[Saved data entries]
•••
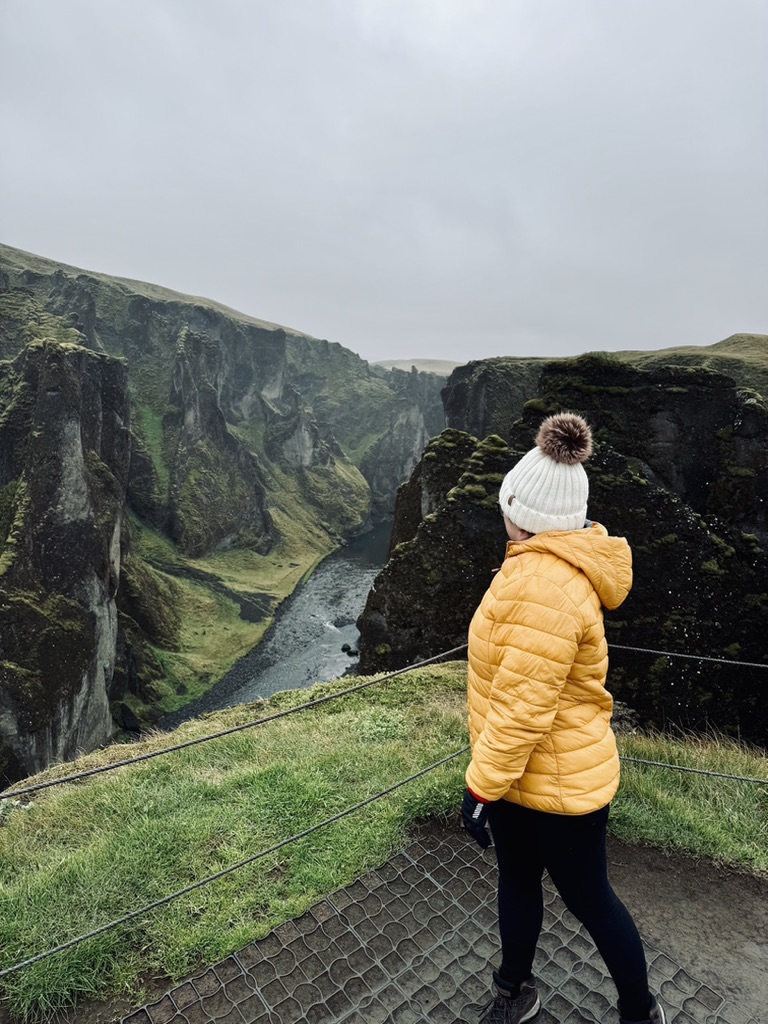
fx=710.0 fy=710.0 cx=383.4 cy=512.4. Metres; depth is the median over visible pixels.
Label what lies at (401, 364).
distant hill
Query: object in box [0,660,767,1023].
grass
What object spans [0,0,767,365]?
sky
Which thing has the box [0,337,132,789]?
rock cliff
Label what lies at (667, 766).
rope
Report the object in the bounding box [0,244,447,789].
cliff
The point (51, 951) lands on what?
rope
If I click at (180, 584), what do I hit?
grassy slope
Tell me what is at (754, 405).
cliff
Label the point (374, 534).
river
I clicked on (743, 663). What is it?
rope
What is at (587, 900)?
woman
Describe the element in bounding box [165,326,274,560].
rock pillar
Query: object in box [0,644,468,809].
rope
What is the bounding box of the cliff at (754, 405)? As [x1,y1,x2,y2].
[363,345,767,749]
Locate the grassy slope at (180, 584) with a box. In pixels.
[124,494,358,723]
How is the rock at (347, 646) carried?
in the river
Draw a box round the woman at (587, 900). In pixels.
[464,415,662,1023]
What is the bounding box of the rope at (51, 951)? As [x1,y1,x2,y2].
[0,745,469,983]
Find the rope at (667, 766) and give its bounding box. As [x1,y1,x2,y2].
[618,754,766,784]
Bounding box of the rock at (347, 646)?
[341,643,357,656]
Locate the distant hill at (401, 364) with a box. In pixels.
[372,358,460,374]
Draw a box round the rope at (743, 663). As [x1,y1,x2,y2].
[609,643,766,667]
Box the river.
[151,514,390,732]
•••
Exercise requirements
Strip out the pictures and quote the remaining data word for word.

Response area
fx=710.0 fy=710.0 cx=383.4 cy=512.4. Metres; depth is the median over visible pixels.
Label what lies at (401, 364).
distant hill
Query: object in box [0,660,767,1023].
grass
What object spans [0,0,767,365]?
sky
Which thing has the box [0,337,132,789]?
rock cliff
Label what lies at (667, 766).
rope
Report the object in the bounding box [0,244,447,789].
cliff
The point (51, 951) lands on what?
rope
If I click at (180, 584), what do I hit?
grassy slope
Tell me what is at (754, 405).
cliff
Label the point (374, 534).
river
I clicked on (743, 663). What is it?
rope
What is at (587, 900)?
woman
Describe the element in bounding box [165,326,274,560].
rock pillar
Query: object in box [0,644,468,809].
rope
What is the bounding box of the cliff at (754, 405)? As [x1,y1,x2,y2].
[363,345,767,749]
Locate the grassy slope at (180, 584) with a box. In pixels.
[124,494,358,723]
How is the rock at (347, 646) carried?
in the river
Draw a box round the woman at (587, 900). In pixels.
[464,415,662,1023]
What is the bounding box of the rope at (51, 951)? As [x1,y1,x2,y2].
[0,745,469,983]
Find the rope at (667, 766) and give its bounding box. As [x1,y1,x2,y2].
[618,754,766,784]
Bounding box of the rock at (347, 646)?
[341,643,357,656]
Locate the distant hill at (401, 364) with a box. In pixels.
[372,358,460,374]
Draw a box round the rope at (743, 663). As [x1,y1,x2,y2].
[609,643,766,667]
Box the river.
[151,514,390,732]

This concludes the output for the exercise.